Many immunotherapies are engineered for one cancer. UCLA researchers are working to develop a platform that works across many — mass-produced CAR-NKT cells that can be stored ready-to-use and adapted to target different tumors without starting from scratch each time.

Pancreatic cancer

A CAR-NKT cell therapy that tracks and destroys pancreatic tumors — even after they've spread — at a fraction of the cost and manufacturing time of current personalized therapies.

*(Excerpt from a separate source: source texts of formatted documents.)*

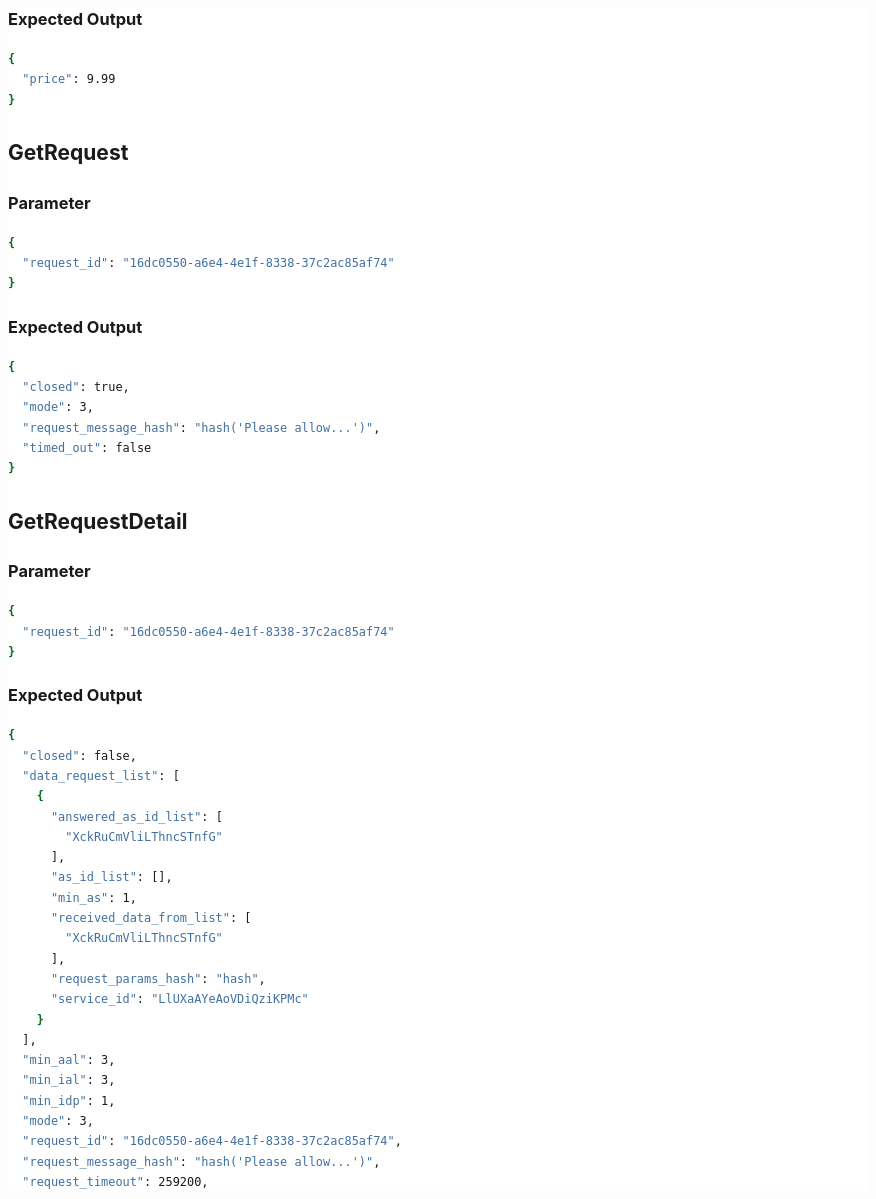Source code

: ### Expected Output

```sh
{
  "price": 9.99
}
```

## GetRequest

### Parameter

```sh
{
  "request_id": "16dc0550-a6e4-4e1f-8338-37c2ac85af74"
}
```

### Expected Output

```sh
{
  "closed": true,
  "mode": 3,
  "request_message_hash": "hash('Please allow...')",
  "timed_out": false
}
```

## GetRequestDetail

### Parameter

```sh
{
  "request_id": "16dc0550-a6e4-4e1f-8338-37c2ac85af74"
}
```

### Expected Output

```sh
{
  "closed": false,
  "data_request_list": [
    {
      "answered_as_id_list": [
        "XckRuCmVliLThncSTnfG"
      ],
      "as_id_list": [],
      "min_as": 1,
      "received_data_from_list": [
        "XckRuCmVliLThncSTnfG"
      ],
      "request_params_hash": "hash",
      "service_id": "LlUXaAYeAoVDiQziKPMc"
    }
  ],
  "min_aal": 3,
  "min_ial": 3,
  "min_idp": 1,
  "mode": 3,
  "request_id": "16dc0550-a6e4-4e1f-8338-37c2ac85af74",
  "request_message_hash": "hash('Please allow...')",
  "request_timeout": 259200,
```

An FDA application to begin clinical trials is in preparation.

Triple-negative breast cancer

An off-the-shelf therapy that overwhelms triple-negative breast cancer's defenses by hitting it from multiple directions simultaneously — eliminating cancer cells in every late-stage patient sample tested. 

Metastatic kidney cancer

A stem cell-derived therapy engineered to attack kidney tumors from multiple angles while dismantling their protective defenses — without requiring patient-specific manufacturing. 

Ovarian cancer

A CAR-NKT cell therapy designed to both eliminate ovarian cancer cells and dismantle the tumor's protective shield — targeting the defenses that cause ovarian cancer to return in more than 80% of patients.

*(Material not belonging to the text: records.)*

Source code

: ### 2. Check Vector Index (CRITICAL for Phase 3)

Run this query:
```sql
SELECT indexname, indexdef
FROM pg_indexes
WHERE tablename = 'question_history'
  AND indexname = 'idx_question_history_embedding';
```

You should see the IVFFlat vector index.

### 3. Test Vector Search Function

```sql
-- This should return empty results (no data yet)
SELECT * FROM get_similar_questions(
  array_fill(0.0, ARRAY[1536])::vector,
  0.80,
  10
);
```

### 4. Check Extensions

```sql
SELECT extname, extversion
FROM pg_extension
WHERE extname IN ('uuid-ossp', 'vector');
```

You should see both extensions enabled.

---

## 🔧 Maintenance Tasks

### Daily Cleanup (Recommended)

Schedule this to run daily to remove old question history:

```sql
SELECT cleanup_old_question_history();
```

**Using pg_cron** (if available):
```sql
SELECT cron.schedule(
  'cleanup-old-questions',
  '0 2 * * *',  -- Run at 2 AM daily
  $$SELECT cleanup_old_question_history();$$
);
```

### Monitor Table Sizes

UCLA clinical trial offers hope for lymphoma patients

At 39, actor Hirotaka Matsunaga was diagnosed with non-Hodgkin's lymphoma. Over the next four years, he endured two courses of chemotherapy in combination with immunotherapy, but the cancer always returned. After receiving treatment in the first-in-human clinical trial of a cutting-edge CAR-T cell therapy, he's now in remission and doesn't have any symptoms at all. "I feel like myself again," Matsunaga said.